## Yapılacak İş
CHP'nin yargıyla ilgili dilekçelerini anlatan metinde "CHP’den, ‘Yargı Krizi’ne" sözlerinden başlayıp "Başkanlık Kurulu’na verdi." sözleri de dahil olmak üzere o kısmı olduğu gibi aktarın.

## Alıntı Metin
CHP’den, ‘Yargı Krizi’ne Karşı İstanbul 13. Ağır Ceza Mahkemesi ve Yargıtay 3. Ceza Dairesi Hakkında Yaptırım Dilekçesi
Cumhuriyet Halk Partisi, Anayasa Mahkemesi’nin (AYM) Can Atalay hakkındaki ikinci ihlali kararına da uyulmaması üzerine İstanbul 13. Ağır Ceza Mahkemesi üyeleri hakkında disiplin soruşturması açılması dilekçesini Hakim Savcılar Yüksek Kurulu’na ve Yargıtay 3. Ceza Dairesi hakkında görevden çekilmeye davet dilekçesini ise Yargıtay Birinci Başkanlık Kurulu’na verdi.
İstanbul 13. Ağır Ceza Mahkemesi hakkında Hakim Savcılar Kurulu’na verilen dilekçede, Anayasa’nın 153. maddesine atıfta bulunuldu. Anayasa Mahkemesi kararının herkes için bağlayıcı olduğu ve Can Atalay hakkında verilen hak ihlali kararının hukuki yorumun ötesinde siyasi nedenlerle uygulanmadığı kaydedilerek şu ifadeler kullanıldı:
“İstanbul 13. Ağır Ceza Mahkemesi başkan ve üyeleri, Anayasa’nın 153. maddesinde ifadesini bulan Anayasa Mahkemesi kararlarının herkes için bağlayıcı olduğuna ilişkin hükmü hukuki yorumun ötesinde siyasi nedenlerle uygulamayarak kişi hürriyeti ve güvenliği, seçilme ve siyasi faaliyette bulunma ve bireysel başvuru haklarını ihlal etmiş, görevlerini kötüye kullanmıştır.”

## Gösterilen Malzeme
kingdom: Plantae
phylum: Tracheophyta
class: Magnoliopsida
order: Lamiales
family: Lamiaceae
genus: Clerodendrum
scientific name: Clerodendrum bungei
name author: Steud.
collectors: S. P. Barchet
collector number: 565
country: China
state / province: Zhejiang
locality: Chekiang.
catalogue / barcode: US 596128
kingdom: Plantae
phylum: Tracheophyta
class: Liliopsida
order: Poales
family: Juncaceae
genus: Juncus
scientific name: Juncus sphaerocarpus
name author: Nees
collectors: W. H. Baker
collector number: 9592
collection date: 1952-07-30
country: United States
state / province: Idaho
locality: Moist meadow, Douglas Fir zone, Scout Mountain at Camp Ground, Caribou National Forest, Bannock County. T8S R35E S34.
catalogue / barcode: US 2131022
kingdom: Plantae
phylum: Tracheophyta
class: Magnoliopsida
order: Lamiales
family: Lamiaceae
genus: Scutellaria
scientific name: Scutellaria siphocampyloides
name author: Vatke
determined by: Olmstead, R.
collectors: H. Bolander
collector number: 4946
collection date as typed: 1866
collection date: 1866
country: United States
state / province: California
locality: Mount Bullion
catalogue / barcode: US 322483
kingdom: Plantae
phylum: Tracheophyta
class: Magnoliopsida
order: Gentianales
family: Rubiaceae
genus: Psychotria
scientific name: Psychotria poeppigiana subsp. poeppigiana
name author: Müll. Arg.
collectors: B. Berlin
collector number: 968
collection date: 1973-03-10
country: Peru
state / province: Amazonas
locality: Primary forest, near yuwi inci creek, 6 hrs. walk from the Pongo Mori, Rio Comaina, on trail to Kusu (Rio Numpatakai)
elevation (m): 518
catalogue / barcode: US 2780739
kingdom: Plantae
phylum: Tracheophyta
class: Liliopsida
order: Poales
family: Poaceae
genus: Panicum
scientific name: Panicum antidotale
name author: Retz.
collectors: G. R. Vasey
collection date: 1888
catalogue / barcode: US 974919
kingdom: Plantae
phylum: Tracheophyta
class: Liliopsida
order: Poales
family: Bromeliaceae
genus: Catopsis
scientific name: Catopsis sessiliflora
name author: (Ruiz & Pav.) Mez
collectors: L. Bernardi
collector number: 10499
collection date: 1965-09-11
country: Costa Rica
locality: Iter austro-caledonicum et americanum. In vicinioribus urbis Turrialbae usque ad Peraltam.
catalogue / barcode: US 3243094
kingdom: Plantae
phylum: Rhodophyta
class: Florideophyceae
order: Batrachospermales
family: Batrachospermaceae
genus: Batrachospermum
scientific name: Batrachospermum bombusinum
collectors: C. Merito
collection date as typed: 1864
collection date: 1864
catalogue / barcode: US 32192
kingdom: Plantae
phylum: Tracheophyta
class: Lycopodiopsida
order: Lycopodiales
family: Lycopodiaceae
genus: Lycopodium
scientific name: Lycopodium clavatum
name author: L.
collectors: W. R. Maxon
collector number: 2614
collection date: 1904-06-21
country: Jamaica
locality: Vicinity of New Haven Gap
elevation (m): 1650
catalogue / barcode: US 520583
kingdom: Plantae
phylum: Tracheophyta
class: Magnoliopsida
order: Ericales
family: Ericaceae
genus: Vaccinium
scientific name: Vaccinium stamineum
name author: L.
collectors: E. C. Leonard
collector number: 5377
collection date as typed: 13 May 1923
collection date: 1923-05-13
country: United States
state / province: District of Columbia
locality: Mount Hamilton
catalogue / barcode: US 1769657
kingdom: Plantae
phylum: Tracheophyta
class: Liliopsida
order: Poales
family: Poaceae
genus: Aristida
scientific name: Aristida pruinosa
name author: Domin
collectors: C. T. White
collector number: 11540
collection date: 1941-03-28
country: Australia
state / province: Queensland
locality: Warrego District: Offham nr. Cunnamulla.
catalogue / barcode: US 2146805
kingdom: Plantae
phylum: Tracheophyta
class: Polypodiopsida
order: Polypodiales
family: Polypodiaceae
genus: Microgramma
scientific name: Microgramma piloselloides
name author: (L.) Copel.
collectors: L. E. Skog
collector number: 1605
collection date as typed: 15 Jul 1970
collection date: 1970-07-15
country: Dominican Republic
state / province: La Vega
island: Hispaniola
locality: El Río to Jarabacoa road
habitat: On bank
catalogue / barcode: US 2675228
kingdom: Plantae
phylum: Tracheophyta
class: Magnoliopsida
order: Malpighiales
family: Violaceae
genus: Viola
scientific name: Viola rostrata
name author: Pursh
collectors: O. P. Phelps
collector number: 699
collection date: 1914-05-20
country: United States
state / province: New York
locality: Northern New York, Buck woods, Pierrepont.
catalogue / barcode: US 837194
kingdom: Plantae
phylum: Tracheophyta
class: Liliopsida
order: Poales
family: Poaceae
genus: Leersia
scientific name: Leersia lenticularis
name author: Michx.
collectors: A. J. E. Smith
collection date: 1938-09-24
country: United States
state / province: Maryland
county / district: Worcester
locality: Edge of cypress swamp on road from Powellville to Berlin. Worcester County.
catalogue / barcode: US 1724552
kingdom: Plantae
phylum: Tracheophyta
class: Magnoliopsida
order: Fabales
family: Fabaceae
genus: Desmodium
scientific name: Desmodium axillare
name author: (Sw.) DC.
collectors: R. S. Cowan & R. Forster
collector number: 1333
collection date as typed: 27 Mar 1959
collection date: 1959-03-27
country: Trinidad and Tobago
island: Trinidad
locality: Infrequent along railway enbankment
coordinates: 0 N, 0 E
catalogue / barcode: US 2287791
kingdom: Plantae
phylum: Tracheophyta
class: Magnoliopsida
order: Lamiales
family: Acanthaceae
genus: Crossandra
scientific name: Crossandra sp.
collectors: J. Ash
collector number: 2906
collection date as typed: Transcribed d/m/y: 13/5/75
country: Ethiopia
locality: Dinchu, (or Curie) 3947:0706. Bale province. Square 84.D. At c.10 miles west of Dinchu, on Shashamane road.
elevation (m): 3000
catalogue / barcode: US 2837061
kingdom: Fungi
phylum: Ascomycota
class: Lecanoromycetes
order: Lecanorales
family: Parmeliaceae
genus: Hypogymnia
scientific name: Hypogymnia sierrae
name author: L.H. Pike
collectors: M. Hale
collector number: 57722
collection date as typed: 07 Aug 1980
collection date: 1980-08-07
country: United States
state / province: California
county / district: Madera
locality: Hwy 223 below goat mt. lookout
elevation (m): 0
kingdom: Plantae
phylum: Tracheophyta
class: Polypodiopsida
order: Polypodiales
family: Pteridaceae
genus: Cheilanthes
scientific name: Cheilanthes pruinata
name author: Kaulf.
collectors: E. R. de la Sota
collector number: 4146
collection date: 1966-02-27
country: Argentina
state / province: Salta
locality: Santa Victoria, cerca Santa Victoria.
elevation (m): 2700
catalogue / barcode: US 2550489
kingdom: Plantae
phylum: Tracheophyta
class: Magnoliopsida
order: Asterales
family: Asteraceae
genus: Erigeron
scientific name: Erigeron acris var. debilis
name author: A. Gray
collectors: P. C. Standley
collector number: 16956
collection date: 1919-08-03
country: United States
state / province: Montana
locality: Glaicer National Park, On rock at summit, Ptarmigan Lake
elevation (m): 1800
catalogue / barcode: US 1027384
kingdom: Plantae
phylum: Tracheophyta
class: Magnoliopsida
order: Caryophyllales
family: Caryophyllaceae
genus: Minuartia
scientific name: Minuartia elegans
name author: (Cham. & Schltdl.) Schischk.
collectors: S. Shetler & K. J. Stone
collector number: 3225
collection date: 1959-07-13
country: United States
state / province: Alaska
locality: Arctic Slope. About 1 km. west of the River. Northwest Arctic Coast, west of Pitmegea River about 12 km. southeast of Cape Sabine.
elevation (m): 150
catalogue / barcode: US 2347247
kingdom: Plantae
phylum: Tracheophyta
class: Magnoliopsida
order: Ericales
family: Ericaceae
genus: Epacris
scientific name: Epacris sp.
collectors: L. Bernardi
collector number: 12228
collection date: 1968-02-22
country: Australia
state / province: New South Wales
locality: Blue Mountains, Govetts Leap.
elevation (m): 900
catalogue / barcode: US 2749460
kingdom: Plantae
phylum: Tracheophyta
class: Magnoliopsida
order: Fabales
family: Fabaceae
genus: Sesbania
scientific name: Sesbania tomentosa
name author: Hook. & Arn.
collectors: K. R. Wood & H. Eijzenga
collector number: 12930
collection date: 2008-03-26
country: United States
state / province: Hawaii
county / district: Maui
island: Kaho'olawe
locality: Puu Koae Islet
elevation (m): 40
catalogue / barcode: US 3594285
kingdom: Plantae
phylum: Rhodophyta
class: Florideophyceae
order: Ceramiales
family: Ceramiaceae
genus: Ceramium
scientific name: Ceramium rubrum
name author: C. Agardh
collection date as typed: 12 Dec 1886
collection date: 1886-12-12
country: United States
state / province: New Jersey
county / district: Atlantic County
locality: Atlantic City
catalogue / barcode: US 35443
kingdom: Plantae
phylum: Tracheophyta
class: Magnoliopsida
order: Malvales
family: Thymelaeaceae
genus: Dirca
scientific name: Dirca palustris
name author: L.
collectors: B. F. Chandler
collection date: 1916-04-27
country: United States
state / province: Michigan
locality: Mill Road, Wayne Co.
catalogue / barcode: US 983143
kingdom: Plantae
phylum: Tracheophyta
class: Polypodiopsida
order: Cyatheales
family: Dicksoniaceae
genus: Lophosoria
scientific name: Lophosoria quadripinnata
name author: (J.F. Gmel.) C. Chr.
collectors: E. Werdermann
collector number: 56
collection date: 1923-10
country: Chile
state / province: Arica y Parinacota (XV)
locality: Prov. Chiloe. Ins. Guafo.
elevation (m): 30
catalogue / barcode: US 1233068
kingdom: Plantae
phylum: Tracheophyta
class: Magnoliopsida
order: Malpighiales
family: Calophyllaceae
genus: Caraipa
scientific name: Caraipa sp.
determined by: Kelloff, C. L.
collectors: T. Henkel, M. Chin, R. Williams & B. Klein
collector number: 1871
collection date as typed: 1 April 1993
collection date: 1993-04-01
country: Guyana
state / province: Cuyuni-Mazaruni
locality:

## Örnek Çözüm
CHP’den, ‘Yargı Krizi’ne Karşı İstanbul 13. Ağır Ceza Mahkemesi ve Yargıtay 3. Ceza Dairesi Hakkında Yaptırım Dilekçesi
Cumhuriyet Halk Partisi, Anayasa Mahkemesi’nin (AYM) Can Atalay hakkındaki ikinci ihlali kararına da uyulmaması üzerine İstanbul 13. Ağır Ceza Mahkemesi üyeleri hakkında disiplin soruşturması açılması dilekçesini Hakim Savcılar Yüksek Kurulu’na ve Yargıtay 3. Ceza Dairesi hakkında görevden çekilmeye davet dilekçesini ise Yargıtay Birinci Başkanlık Kurulu’na verdi.